Segment Start: Given text

Graduate and Post-Graduate Courses

More information on how to apply to our graduate program 

This course is required of all MBA students. It provides an opportunity for the student to gain an understanding of entrepreneurship, its importance for an organization and for the economy, and the challenges associated with promoting entrepreneurship within organizations. The course introduces students to the theory and practice of strategic management by providing a foundation to understand the key concepts, processes, and tools of strategic decision-making at the business level. A variety of individual and team-based assignments will be used to validate the concepts presented in this course.

The purpose of this course is to prepare students for leadership roles in small to mid-sized companies. This course focuses on managing and building these businesses into enduring great companies. Although venture initiation is covered in some discussions and cases, the emphasis is on building companies that are past the initial start-up phase. Students are exposed to some of the practical realities, transition points, issues and dilemmas that are particularly relevant to smaller companies. Prerequisites: none.

During the last two decades, innovation and entrepreneurial thinking have been the engine behind industry and job growth in the U.S. Many large firms want to replicate an entrepreneurial environment within their organizations to secure their future. While some observers maintain that corporate entrepreneurship is an oxymoron, others have noted the success of entrepreneurial ventures within the corporate environment in firms such as 3M, IBM, Hewlett-Packard, General Electric, and Motorola. The course - using lectures, real world cases, and guest lecturers - examines three types of corporate entrepreneurship: (1) new strategic direction, (2)  initiative from below, and (3)  autonomous business creation.
Prerequisites: basic accounting and finance.

Family businesses are an important force in the US economy. They employ over 50% of the workforce, account for nearly 50% of GNP, and represent over one-third of the Fortune 500. These businesses can be found in all sizes and every industry. Family businesses are two very different organizations with very different social dynamics and synergies combined into one. The course is designed to be participatory. Besides lectures, class time is devoted to discussions of the daily topic, case studies, and reading; interaction with guest speakers; and in-class negotiation, role playing, and conflict resolution exercises. Prerequisites: none.

Segment End: Given text
Segment Start: Given records

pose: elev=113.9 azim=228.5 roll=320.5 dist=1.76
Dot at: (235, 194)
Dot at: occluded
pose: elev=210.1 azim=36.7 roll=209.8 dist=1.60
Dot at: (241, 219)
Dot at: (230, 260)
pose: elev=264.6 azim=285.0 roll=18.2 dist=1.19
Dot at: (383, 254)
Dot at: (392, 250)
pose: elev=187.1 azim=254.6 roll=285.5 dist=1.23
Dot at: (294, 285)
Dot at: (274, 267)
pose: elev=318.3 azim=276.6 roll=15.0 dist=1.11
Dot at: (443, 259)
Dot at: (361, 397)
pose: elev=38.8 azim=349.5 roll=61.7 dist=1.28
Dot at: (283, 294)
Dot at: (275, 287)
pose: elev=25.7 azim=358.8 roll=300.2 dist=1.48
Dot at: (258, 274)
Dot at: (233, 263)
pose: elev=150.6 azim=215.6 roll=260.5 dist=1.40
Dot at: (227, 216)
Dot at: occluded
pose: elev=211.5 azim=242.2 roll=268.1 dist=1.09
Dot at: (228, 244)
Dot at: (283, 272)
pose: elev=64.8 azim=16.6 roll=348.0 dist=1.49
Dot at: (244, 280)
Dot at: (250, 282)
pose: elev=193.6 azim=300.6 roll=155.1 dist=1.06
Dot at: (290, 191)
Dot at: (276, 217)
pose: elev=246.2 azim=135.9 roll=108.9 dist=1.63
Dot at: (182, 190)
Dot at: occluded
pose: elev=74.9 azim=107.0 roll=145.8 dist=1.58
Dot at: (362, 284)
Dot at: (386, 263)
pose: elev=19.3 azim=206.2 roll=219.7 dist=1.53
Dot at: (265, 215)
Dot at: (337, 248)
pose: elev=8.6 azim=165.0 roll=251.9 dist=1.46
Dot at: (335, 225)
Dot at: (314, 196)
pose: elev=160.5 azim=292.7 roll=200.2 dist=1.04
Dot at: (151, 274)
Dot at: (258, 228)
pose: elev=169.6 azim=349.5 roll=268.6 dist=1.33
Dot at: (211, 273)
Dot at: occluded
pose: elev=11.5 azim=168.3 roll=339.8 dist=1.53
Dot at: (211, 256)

Segment End: Given records

__What is needed__: Quote the graduate course descriptions between "Prerequisites: basic accounting" and "exercises. Prerequisites: none.", inclusive.

__Written response__:
Prerequisites: basic accounting and finance.

Family businesses are an important force in the US economy. They employ over 50% of the workforce, account for nearly 50% of GNP, and represent over one-third of the Fortune 500. These businesses can be found in all sizes and every industry. Family businesses are two very different organizations with very different social dynamics and synergies combined into one. The course is designed to be participatory. Besides lectures, class time is devoted to discussions of the daily topic, case studies, and reading; interaction with guest speakers; and in-class negotiation, role playing, and conflict resolution exercises. Prerequisites: none.